I replied, “Then you’ll have to hurry and get my money.”
I walked out of his house, happy with how this all transpired. Until I was halfway down the block and saw him come outside screaming, holding a baseball bat in his hand. I wondered if it too, had been signed by any Braves players. But as he ran towards me screaming, I realized it might be my forehead on the end of that Louisville slugger. So I started running. I could hear him yelling that he was going to kill me. Now, all my years of playing basketball paid off, because I was in great shape and could run forever. His sport was bowling [fun fact: he eventually became a pro bowler]. I think he only made it ¼ of a mile before he gave up. I got home and the phone was ringing. He was calling, begging me to give him the ball back. I told him when he paid me he’d get it. He told me to come back over and he’d pay me, but I just kept thinking about that baseball bat. I said, “Bring the money to school tomorrow, and I’ll bring the ball.” I figured he wouldn’t tote around a bat, and there would be witnesses if he had another weapon.
He pleaded, saying “What do I tell my dad if he comes home and doesn’t see the ball there?”
He ended up not liking the idea of going a day with that fireplace mantle being empty. He said, “I’ll come over to your house in 10 minutes with the money.”
I told him if I see a baseball bat in his hand, I’m not opening the door.
He came over, paid me, and I handed the ball to him. He said, “Oh my god, thank you so much!”
I thanked him, saying “Nice doing business with you.”
(okay, I can’t be positive I said that, but I like to think I did)
Here’s where the plot thickens. I was on the JV basketball team at the time. Our team finished practice, and were in the locker room changing. I saw three big guys walk in. I knew one of the guys, and he was trouble [side note: 10 years after high school, the FBI was talking to a handful of my friends about him for an investigation they were doing].
I didn’t think much of it, even though they were standing off to the side and seemed to be staring at me.
My team had left the locker room, and I was walking out to go home. I was on the side of the building when I noticed these three guys following me. They started jogging, caught up to me, and surrounded me. I said, “Hey Larry,” to the one guy I knew. He said nothing. One of the guys that was 6’3” and covered in muscles, said “You Josh Board?”

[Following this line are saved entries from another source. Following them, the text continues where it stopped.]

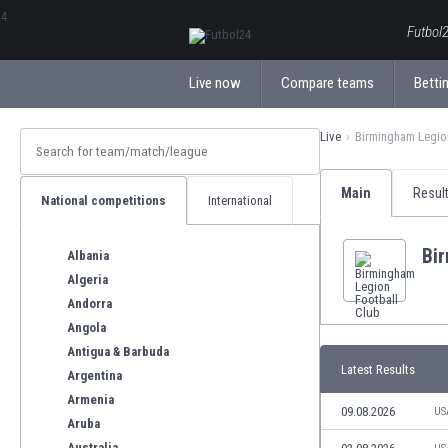
ΕλληνικάБългарски
Futbol2
Live now
Compare teams
Bettin
Live
Birmingham Legio
Main
Resul
National competitions
International
Bi
Albania
Algeria
Andorra
Angola
Antigua & Barbuda
Latest Results
Argentina
Armenia
09.08.2026
US
Aruba
Australia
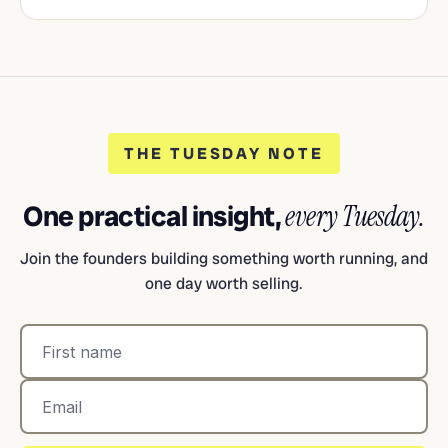
THE TUESDAY NOTE
One practical insight,
every Tuesday.
Join the founders building something worth running, and
one day worth selling.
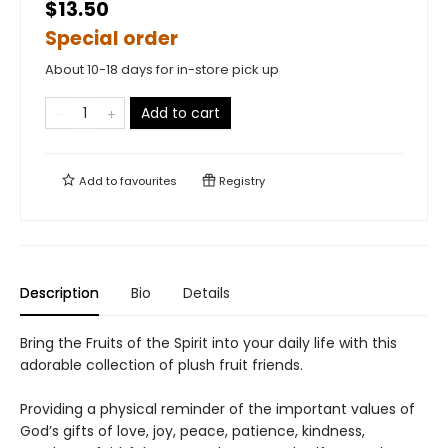
$13.50
Special order
About 10-18 days for in-store pick up
Add to cart
Add to
favourites
Registry
Description
Bio
Details
Bring the Fruits of the Spirit into your daily life with this
adorable collection of plush fruit friends.
Providing a physical reminder of the important values of
God’s gifts of love, joy, peace, patience, kindness,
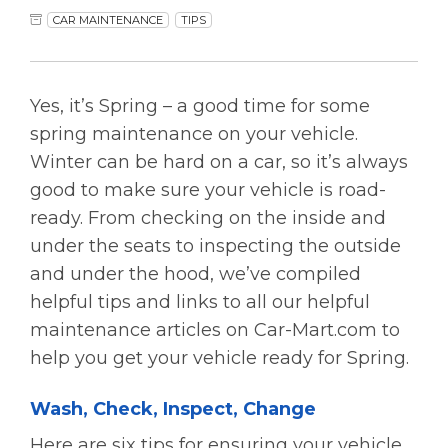
CAR MAINTENANCE
TIPS
Yes, it’s Spring – a good time for some
spring maintenance on your vehicle.
Winter can be hard on a car, so it’s always
good to make sure your vehicle is road-
ready. From checking on the inside and
under the seats to inspecting the outside
and under the hood, we’ve compiled
helpful tips and links to all our helpful
maintenance articles on Car-Mart.com to
help you get your vehicle ready for Spring.
Wash, Check, Inspect, Change
Here are six tips for ensuring your vehicle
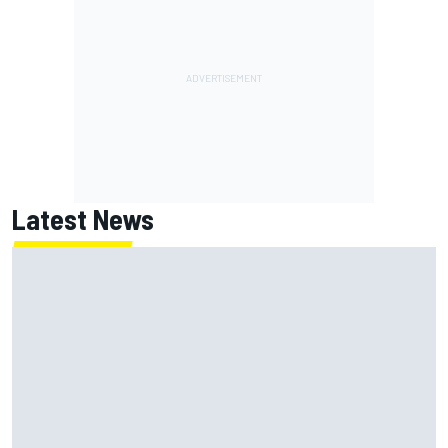
Latest News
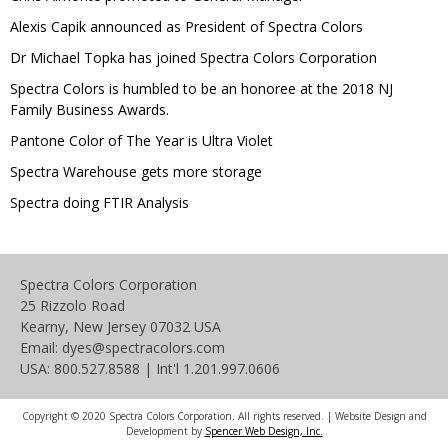
Alexis Capik announced as President of Spectra Colors
Dr Michael Topka has joined Spectra Colors Corporation
Spectra Colors is humbled to be an honoree at the 2018 NJ
Family Business Awards.
Pantone Color of The Year is Ultra Violet
Spectra Warehouse gets more storage
Spectra doing FTIR Analysis
Spectra Colors Corporation
25 Rizzolo Road
Kearny, New Jersey 07032 USA
Email: dyes@spectracolors.com
USA: 800.527.8588 | Int'l 1.201.997.0606
Copyright © 2020 Spectra Colors Corporation. All rights reserved. | Website Design and
Development by
Spencer Web Design, Inc.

It’s funny because as a movie critic now, I would say to myself, “Why did that guy say he was Josh? He should’ve just said ‘No, I’m Steve Anderson. How can I help you?”
I guess it wouldn’t have done any good. They knew who I was. I just didn’t know who they were. The big guy continues, “You like stealing things from people?”
I told him I didn’t know what they were talking about. One of them pushed me against the wall. Luckily, he then explained, adding, “You stole a baseball from Mike.”
The second the guy said that, an anger overwhelmed me. I was no longer scared about being killed by 3 thugs, I was ready to fight to the death. I started yelling, telling them the story. I said, “That idiot was paying me to do his school work. And, he owed me $50 and said he wouldn’t pay me, so I took his baseball. But he then gave me the money so I gave him the ball back. So I didn’t steal anything.”
Larry then looked at one of the guys and said, “Hey...Mike did the same thing to me! He was supposed to pay me once for some pot, and I had to keep bugging him to get it back. He does that sh** all the time to people!”
The most muscular guy looked disappointed as he said, “Does that mean we’re not kicking this guy’s ass?!”
Larry said, “No, no. Let him go. He’s cool. I used to sometimes shoot baskets with him in elementary school.”
They let me go, and as I walked home, I contemplated getting my own baseball bat and paying a visit to Mike.
I got my satisfaction when a year later Mike approached me, asking if I’d write him another report. I told him no. He offered me a lot more money, but I still declined. As I was walking away he said, “My dad always asks where you are, and why you don’t come over to go swimming any more. He said you were the only one of my friends he liked.”
I was tempted to turn around and say, “I never liked you. Nobody liked you. You just bought everyone ice cream.”
It was one of the rare days I took the high road.